--- Begin DATASET EXCERPTS ---

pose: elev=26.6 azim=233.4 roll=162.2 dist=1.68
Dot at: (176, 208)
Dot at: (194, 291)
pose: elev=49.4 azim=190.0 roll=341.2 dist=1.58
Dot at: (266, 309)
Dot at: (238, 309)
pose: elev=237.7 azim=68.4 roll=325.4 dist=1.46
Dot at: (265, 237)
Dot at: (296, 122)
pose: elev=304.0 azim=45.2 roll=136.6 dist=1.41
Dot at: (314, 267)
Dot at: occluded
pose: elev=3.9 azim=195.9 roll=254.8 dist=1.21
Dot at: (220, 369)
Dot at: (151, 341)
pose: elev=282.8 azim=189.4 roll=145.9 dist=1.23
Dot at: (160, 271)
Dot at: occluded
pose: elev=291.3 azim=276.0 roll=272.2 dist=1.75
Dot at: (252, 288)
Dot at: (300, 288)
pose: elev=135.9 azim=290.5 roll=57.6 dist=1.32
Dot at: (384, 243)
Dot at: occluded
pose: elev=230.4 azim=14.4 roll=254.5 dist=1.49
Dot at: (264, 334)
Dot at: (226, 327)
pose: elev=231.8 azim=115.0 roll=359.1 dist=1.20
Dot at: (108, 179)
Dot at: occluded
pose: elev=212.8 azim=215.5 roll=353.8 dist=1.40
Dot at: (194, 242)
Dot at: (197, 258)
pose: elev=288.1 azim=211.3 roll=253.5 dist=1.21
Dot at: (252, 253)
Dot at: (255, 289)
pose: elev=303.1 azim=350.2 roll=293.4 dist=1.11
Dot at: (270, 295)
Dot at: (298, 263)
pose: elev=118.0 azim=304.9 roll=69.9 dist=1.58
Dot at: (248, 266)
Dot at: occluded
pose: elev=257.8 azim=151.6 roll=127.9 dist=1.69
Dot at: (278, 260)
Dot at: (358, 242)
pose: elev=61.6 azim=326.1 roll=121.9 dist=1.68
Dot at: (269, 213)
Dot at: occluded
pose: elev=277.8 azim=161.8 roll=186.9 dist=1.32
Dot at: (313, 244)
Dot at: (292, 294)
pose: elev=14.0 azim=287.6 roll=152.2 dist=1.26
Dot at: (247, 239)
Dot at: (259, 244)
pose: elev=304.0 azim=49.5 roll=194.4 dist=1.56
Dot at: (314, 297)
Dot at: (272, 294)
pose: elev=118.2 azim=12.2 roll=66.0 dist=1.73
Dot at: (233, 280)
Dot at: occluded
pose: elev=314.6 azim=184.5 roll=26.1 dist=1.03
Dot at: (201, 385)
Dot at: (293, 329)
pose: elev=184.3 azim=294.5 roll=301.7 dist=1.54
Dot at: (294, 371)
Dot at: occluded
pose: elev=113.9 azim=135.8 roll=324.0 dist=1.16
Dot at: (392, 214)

--- End DATASET EXCERPTS ---

### TASK GOAL
Retype the items above exactly, starting at the line that contains "pose: elev=49.4 azim=190.0" and running through the end of the items, with both ends included.

### TASK RESPONSE
pose: elev=49.4 azim=190.0 roll=341.2 dist=1.58
Dot at: (266, 309)
Dot at: (238, 309)
pose: elev=237.7 azim=68.4 roll=325.4 dist=1.46
Dot at: (265, 237)
Dot at: (296, 122)
pose: elev=304.0 azim=45.2 roll=136.6 dist=1.41
Dot at: (314, 267)
Dot at: occluded
pose: elev=3.9 azim=195.9 roll=254.8 dist=1.21
Dot at: (220, 369)
Dot at: (151, 341)
pose: elev=282.8 azim=189.4 roll=145.9 dist=1.23
Dot at: (160, 271)
Dot at: occluded
pose: elev=291.3 azim=276.0 roll=272.2 dist=1.75
Dot at: (252, 288)
Dot at: (300, 288)
pose: elev=135.9 azim=290.5 roll=57.6 dist=1.32
Dot at: (384, 243)
Dot at: occluded
pose: elev=230.4 azim=14.4 roll=254.5 dist=1.49
Dot at: (264, 334)
Dot at: (226, 327)
pose: elev=231.8 azim=115.0 roll=359.1 dist=1.20
Dot at: (108, 179)
Dot at: occluded
pose: elev=212.8 azim=215.5 roll=353.8 dist=1.40
Dot at: (194, 242)
Dot at: (197, 258)
pose: elev=288.1 azim=211.3 roll=253.5 dist=1.21
Dot at: (252, 253)
Dot at: (255, 289)
pose: elev=303.1 azim=350.2 roll=293.4 dist=1.11
Dot at: (270, 295)
Dot at: (298, 263)
pose: elev=118.0 azim=304.9 roll=69.9 dist=1.58
Dot at: (248, 266)
Dot at: occluded
pose: elev=257.8 azim=151.6 roll=127.9 dist=1.69
Dot at: (278, 260)
Dot at: (358, 242)
pose: elev=61.6 azim=326.1 roll=121.9 dist=1.68
Dot at: (269, 213)
Dot at: occluded
pose: elev=277.8 azim=161.8 roll=186.9 dist=1.32
Dot at: (313, 244)
Dot at: (292, 294)
pose: elev=14.0 azim=287.6 roll=152.2 dist=1.26
Dot at: (247, 239)
Dot at: (259, 244)
pose: elev=304.0 azim=49.5 roll=194.4 dist=1.56
Dot at: (314, 297)
Dot at: (272, 294)
pose: elev=118.2 azim=12.2 roll=66.0 dist=1.73
Dot at: (233, 280)
Dot at: occluded
pose: elev=314.6 azim=184.5 roll=26.1 dist=1.03
Dot at: (201, 385)
Dot at: (293, 329)
pose: elev=184.3 azim=294.5 roll=301.7 dist=1.54
Dot at: (294, 371)
Dot at: occluded
pose: elev=113.9 azim=135.8 roll=324.0 dist=1.16
Dot at: (392, 214)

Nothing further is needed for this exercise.